Tantra as Therapy: Was Osho Wrong?

I recently corresponded with an Indian doctor on the subject of Tantra as "therapy," so Mark Michaels and Patricia Johnson's critique of Osho's promotion of that idea is timely for me.
Bhagwan Shree Rajneesh (Osho) had a profound influence on what is now known as "Tantra" in the Western world. Rajneesh came from an academic background, did not have traditional training in Tantra and was not part of a lineage-based system. He had an extensive textual knowledge and was a very effective popularizer. He fused cutting-edge, Western psychotherapeutic techniques of the 1960s and '70s with Tantric texts and used the phrase "neo-Tantra" to describe his system.
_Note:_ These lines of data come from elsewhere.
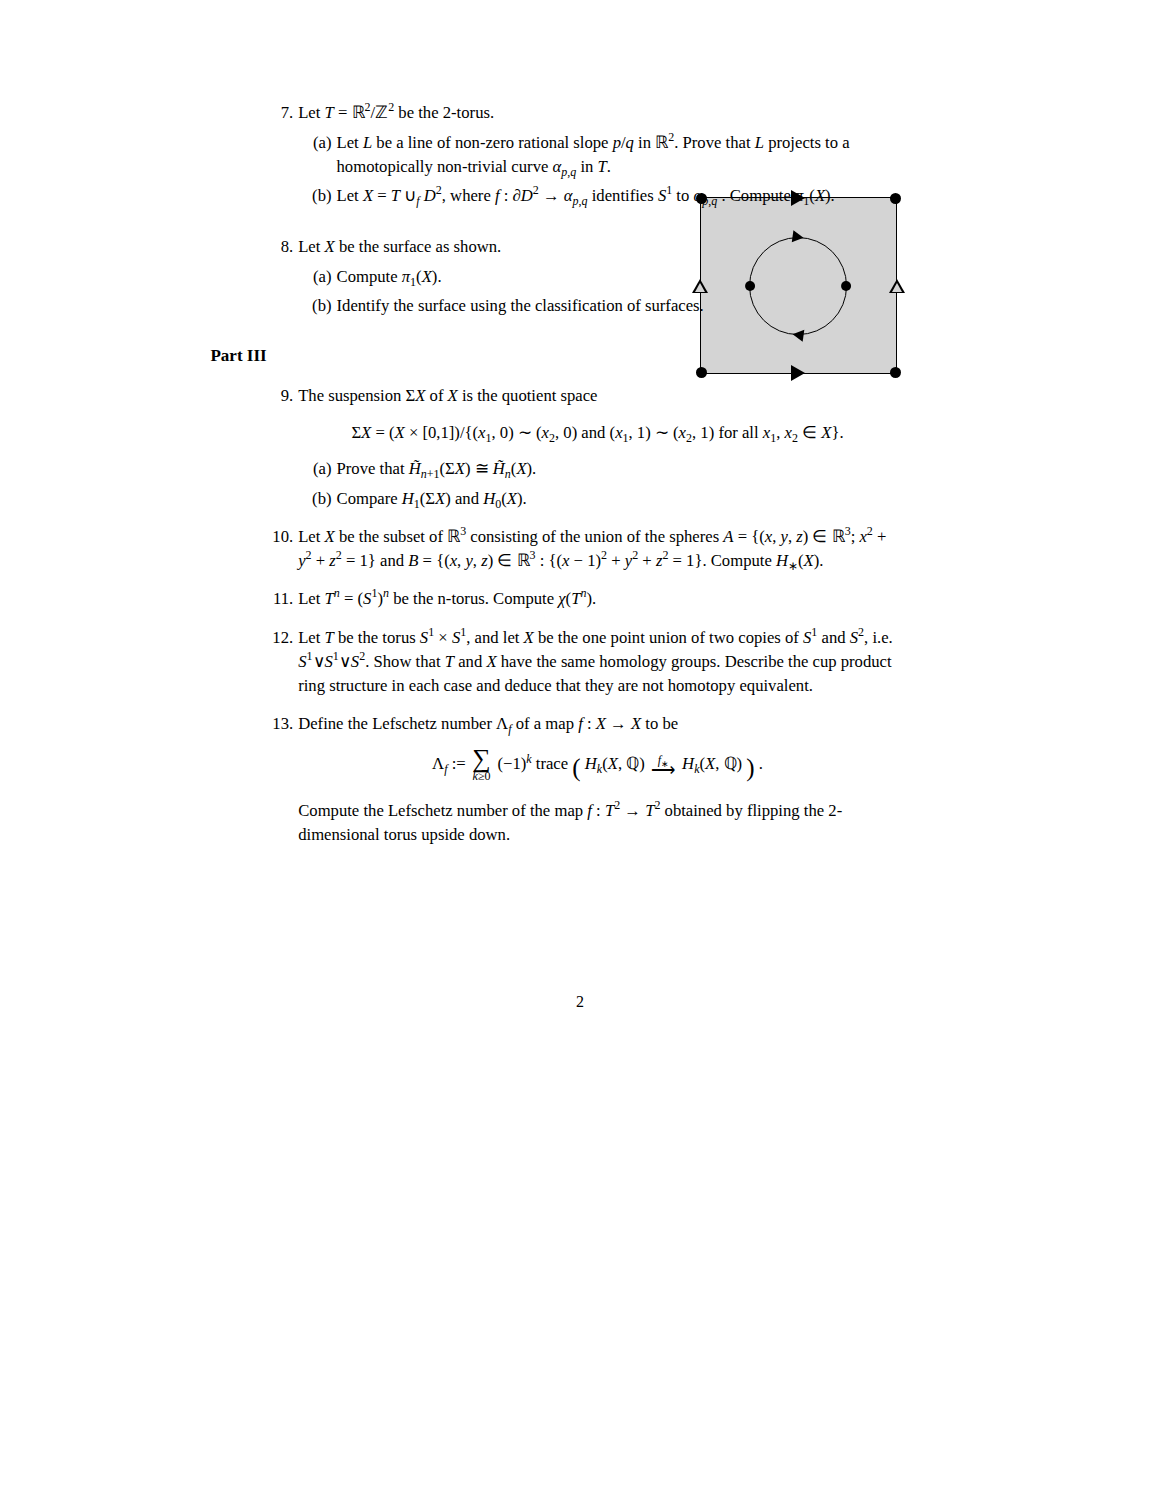7. Let T = ℝ2/ℤ2 be the 2-torus.
(a) Let L be a line of non-zero rational slope p/q in ℝ2. Prove that L projects to a homotopically non-trivial curve αp,q in T.
(b) Let X = T ∪f D2, where f : ∂D2 → αp,q identifies S1 to αp,q . Compute π1(X).
8. Let X be the surface as shown.
(a) Compute π1(X).
(b) Identify the surface using the classification of surfaces.
Part III
9. The suspension ΣX of X is the quotient space
ΣX = (X × [0,1])/{(x1, 0) ∼ (x2, 0) and (x1, 1) ∼ (x2, 1) for all x1, x2 ∈ X}.
(a) Prove that H̃n+1(ΣX) ≅ H̃n(X).
(b) Compare H1(ΣX) and H0(X).
10. Let X be the subset of ℝ3 consisting of the union of the spheres A = {(x, y, z) ∈ ℝ3; x2 + y2 + z2 = 1} and B = {(x, y, z) ∈ ℝ3 : {(x − 1)2 + y2 + z2 = 1}. Compute H∗(X).
11. Let Tn = (S1)n be the n-torus. Compute χ(Tn).
12. Let T be the torus S1 × S1, and let X be the one point union of two copies of S1 and S2, i.e. S1∨S1∨S2. Show that T and X have the same homology groups. Describe the cup product ring structure in each case and deduce that they are not homotopy equivalent.
13. Define the Lefschetz number Λf of a map f : X → X to be
Λf := ∑ k≥0 (−1)k trace ( Hk(X, ℚ) f∗ ⟶ Hk(X, ℚ) ) .
Compute the Lefschetz number of the map f : T2 → T2 obtained by flipping the 2-dimensional torus upside down.
2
He was a controversial figure throughout his life, and he remains one today.

[...]

Many contemporary Tantra teachers were trained by Rajneesh or his disciples, and others have embraced his ideas, at least in part. Rajneesh helped inspire the widely held notion that Tantra is a form of therapy; sometimes this belief extends to Tantric sexual practices and includes the idea that "sexual healing" can be effected through various practices designed to produce emotional release and purge traumas that are often thought to be stored in the genitals. We view these ideas with skepticism. Read more
I disagree with the classical Tantra notion that only healthy, well-integrated people are ready for Tantra, but, on the other hand, expecting Tantra alone to make one healthy and whole is probably unrealistic as well.